WORK ITEM: Among the records, find the lines that hold the string "object" and return them.

RECORDED INFORMATION:
====
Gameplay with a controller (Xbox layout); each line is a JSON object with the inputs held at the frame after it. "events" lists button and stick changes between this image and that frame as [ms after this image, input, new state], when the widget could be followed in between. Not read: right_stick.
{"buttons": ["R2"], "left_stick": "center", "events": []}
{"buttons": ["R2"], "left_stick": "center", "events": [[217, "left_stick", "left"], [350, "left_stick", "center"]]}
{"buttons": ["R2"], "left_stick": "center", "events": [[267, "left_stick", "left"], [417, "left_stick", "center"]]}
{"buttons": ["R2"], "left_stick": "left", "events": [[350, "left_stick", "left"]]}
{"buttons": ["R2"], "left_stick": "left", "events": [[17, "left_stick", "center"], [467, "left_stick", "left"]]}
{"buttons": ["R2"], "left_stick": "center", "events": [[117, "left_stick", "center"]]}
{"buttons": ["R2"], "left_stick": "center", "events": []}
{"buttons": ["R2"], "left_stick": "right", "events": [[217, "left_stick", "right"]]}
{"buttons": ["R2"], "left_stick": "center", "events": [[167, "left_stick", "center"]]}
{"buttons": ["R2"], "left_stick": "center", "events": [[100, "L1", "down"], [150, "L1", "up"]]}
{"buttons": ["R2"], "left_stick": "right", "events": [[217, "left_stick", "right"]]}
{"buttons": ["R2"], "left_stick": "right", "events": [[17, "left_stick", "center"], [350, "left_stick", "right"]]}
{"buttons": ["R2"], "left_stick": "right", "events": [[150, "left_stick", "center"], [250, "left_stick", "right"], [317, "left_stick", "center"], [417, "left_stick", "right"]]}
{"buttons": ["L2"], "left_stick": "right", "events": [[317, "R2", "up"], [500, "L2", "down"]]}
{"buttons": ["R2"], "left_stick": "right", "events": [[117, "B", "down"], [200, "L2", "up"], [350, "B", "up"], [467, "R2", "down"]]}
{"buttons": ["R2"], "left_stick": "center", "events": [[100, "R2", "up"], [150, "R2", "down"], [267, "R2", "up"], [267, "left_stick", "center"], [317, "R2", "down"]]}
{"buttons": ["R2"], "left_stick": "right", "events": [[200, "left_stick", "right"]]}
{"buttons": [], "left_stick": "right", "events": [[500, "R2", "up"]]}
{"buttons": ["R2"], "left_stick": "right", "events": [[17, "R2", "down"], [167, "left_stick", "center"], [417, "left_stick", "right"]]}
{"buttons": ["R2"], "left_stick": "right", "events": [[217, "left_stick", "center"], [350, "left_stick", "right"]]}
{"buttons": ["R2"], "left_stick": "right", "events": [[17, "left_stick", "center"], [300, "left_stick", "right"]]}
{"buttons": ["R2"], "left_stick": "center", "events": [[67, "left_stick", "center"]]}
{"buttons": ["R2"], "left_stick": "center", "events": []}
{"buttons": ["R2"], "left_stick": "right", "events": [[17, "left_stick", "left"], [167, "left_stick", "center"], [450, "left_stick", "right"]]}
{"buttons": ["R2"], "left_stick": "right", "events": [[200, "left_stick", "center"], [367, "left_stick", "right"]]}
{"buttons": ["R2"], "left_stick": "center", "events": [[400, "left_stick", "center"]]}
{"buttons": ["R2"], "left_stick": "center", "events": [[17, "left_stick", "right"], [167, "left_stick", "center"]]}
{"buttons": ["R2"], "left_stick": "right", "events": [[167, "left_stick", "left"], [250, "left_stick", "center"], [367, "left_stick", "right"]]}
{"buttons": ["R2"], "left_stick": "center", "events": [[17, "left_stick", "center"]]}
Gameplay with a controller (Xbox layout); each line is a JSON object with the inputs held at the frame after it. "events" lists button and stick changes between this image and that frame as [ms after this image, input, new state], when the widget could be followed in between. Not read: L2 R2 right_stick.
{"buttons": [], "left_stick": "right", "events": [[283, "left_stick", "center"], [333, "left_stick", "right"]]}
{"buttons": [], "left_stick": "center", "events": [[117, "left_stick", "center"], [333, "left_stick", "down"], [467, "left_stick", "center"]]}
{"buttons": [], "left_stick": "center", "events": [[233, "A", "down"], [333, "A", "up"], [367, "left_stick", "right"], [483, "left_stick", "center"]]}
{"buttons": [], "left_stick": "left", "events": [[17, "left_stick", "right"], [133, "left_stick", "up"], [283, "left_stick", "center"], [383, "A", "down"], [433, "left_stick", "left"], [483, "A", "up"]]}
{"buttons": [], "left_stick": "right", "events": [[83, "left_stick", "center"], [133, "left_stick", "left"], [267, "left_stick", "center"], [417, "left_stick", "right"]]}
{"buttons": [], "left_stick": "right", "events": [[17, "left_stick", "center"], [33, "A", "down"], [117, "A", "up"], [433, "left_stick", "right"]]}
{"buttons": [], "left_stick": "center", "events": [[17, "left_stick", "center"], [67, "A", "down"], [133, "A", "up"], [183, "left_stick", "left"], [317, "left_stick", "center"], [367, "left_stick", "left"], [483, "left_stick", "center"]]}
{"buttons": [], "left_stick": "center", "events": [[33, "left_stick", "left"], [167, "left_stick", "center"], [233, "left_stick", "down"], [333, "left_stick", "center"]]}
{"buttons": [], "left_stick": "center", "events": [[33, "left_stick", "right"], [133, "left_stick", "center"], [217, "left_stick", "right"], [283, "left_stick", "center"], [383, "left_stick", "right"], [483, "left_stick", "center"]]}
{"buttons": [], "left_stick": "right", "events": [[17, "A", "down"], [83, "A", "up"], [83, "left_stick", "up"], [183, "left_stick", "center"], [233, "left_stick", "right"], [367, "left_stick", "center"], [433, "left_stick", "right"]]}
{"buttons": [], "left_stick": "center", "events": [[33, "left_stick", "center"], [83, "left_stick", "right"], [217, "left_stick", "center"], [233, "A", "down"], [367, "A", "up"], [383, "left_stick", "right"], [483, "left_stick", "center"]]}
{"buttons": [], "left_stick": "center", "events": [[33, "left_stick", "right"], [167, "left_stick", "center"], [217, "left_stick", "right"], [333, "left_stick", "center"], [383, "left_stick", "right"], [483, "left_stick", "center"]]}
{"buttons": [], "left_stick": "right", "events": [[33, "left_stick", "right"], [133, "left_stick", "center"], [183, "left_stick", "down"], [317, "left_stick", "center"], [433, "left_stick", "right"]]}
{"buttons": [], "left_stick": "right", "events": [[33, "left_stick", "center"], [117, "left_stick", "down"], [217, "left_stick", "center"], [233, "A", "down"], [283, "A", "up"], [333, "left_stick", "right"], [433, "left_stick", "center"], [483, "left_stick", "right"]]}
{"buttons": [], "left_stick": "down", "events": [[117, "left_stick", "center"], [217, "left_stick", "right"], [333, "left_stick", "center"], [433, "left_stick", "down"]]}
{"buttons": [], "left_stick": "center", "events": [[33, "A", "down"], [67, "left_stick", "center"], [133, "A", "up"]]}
====
OUTPUT FOR THIS EXERCISE:
Gameplay with a controller (Xbox layout); each line is a JSON object with the inputs held at the frame after it. "events" lists button and stick changes between this image and that frame as [ms after this image, input, new state], when the widget could be followed in between. Not read: right_stick.
Gameplay with a controller (Xbox layout); each line is a JSON object with the inputs held at the frame after it. "events" lists button and stick changes between this image and that frame as [ms after this image, input, new state], when the widget could be followed in between. Not read: L2 R2 right_stick.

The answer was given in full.